The process was validated with commercial infrared cameras that use different technologies (Cedip, Amber, Lumasense and quantum-dots infrared photodetector (QDIP)), thus increasing the noise reduction level -quantified by the structural similarity index (SSIM)- to 0.86. This means, that the human eye will not able to perceive the difference between an image corrected with BBRTP and an image refocused using the process proposed above. Open source software were also used, yielding, in all cases, a high noise removal (Figure 2).

Benefits
The results using this process are comparable to the results obtained with high-precision radiometric applications.
It eliminates the need to correct the image produced by the camera using calibration-based techniques (which use costly equipment) or scene-based techniques.
It works on images with different fixed-pattern noise structures.
It does not require knowledge of the transducer physical parameters, the movement scene, or the presence of dark body sources.
Finally, the proposed process has proven to be useful for different cameras and configurations, such as cooled and uncooled long and medium wave IR range, and make way for the creation of new low-energy photon cameras capable of removing noise using digital refocusing.

Applications
This solution is a different approach to solving the FPN problem in effective imaging, and is useful for:

Infrared imaging systems used in surveillance, maritime navigation, road safety, predictive maintenance, disease control (e.g., non-invasive tool to detect variations in skin temperature, cancer detection), military and defence, among other fields.

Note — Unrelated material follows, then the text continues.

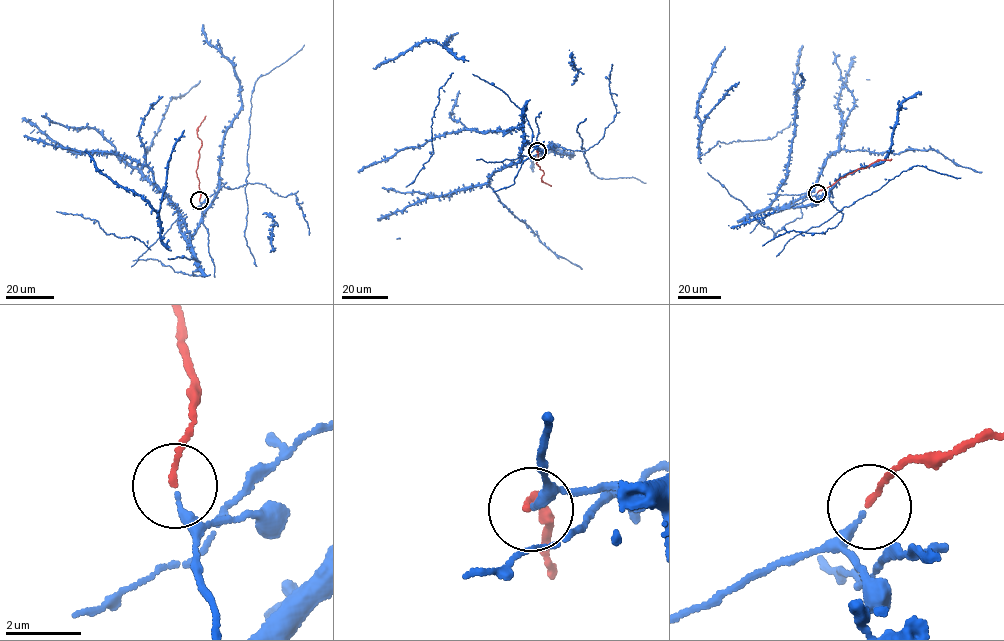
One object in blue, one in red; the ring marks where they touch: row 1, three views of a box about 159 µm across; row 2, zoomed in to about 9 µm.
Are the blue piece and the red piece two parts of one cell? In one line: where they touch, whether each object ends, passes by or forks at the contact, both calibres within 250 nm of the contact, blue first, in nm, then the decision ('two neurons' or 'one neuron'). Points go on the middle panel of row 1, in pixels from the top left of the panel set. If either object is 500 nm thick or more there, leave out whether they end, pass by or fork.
at (537, 151); blue ends there; red ends there; 220 nm thick on the blue side, 140 nm on the other; one neuron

Terahertz imaging systems (THz) considered promising for the challenge of carrying out non-destructive inspections of industrial products, for example, in sorting industries (e.g., food, waste management), safety and applied analytics.

Hyperspectral infrared systems with visible light, used in space, satellite and remote sensing applications.
Among the potentially attractive markets are the global infrared camera market, which is estimated to grow at a CAGR of 7% between 2020 and 2026, and the global light field cameras market (3D cameras or plenoptic cameras).



Financial information

Opportunity
The university is currently looking for potential licensees and/or co-developers who want to bring this solution to the market.

Researchers are available to validate and prototype whatever is necessary, and coordinate research activities or joint developments with the research team.

The patent, titled "A process allowing the removal through digital refocusing of fixed-pattern noise in effective images formed by electromagnetic sensor arrays in a light field", owned by the University of Concepción, protects the process allowing the removal of FPN, its use in a single array of electromagnetic sensors and its use in multiple electromagnetic radiation focusing systems.